Why Use Global Max Pooling?

  1. Dimensionality Reduction:
  2. It reduces the spatial dimensions ($h \times w$) of the feature maps to a single value per channel.
  3. For example, a $7 \times 7 \times 1536$ tensor becomes a $1 \times 1536$ vector.

  4. Retains Salient Features:

  5. By keeping only the maximum value from each channel, it captures the most significant feature activation in that channel.

  6. Parameter-Free:

  7. Unlike fully connected layers, global max pooling does not add any learnable parameters.

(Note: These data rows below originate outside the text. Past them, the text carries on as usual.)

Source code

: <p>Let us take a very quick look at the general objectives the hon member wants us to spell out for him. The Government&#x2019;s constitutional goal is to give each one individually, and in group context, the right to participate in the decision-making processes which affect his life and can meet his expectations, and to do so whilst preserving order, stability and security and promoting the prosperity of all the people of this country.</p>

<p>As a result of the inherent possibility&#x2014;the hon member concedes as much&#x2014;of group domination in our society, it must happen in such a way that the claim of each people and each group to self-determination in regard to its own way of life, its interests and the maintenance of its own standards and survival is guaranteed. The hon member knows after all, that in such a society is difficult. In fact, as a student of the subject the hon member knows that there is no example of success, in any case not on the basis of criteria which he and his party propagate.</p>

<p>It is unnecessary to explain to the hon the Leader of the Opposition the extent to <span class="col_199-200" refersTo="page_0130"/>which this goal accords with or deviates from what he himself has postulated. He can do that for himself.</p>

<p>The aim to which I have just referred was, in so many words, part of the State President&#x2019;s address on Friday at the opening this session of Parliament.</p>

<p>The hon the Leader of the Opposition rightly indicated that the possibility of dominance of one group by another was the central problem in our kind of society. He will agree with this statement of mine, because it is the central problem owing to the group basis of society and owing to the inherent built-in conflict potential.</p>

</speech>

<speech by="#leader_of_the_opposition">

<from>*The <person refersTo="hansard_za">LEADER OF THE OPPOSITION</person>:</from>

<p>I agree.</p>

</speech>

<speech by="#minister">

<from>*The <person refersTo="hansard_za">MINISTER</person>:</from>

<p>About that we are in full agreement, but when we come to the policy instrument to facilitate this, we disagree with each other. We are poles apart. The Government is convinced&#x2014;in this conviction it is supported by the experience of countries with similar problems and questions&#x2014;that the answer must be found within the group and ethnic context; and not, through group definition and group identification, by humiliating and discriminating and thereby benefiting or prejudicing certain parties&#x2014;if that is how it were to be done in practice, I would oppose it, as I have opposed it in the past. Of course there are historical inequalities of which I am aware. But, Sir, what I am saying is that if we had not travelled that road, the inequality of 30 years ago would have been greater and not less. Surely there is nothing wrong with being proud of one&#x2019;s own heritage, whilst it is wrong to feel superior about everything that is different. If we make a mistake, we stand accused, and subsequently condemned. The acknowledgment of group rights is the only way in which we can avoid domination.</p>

  8. Translation Invariance:

  9. It focuses on the presence of a feature rather than its exact location, making the network more robust to spatial translations in the input.

Example

Suppose a single channel of the feature map $T_k$ (size $3 \times 3$) looks like this:

$$ T_k = \begin{bmatrix} 0.1 & 0.5 & 0.3 \ 0.7 & 0.2 & 0.4 \ 0.8 & 0.6 & 0.9 \end{bmatrix} $$

The global max pooling operation computes:

$$ v_k = \max_{i,j} T_{ijk} = \max(0.1, 0.5, 0.3, 0.7, 0.2, 0.4, 0.8, 0.6, 0.9) = 0.9 $$

For all channels, this process repeats, resulting in the final 1D vector $v$.


Impact of Global Max Pooling

  • Compact Representation:
  • Converts large, high-dimensional feature maps into small vectors while preserving the most salient features.

  • Efficient Computation:

  • Reduces the computational cost by collapsing spatial dimensions.

  • Simplifies Final Layers:

  • The resulting vector $v \in \mathbb{R}^{c}$ can directly feed into dense layers for classification.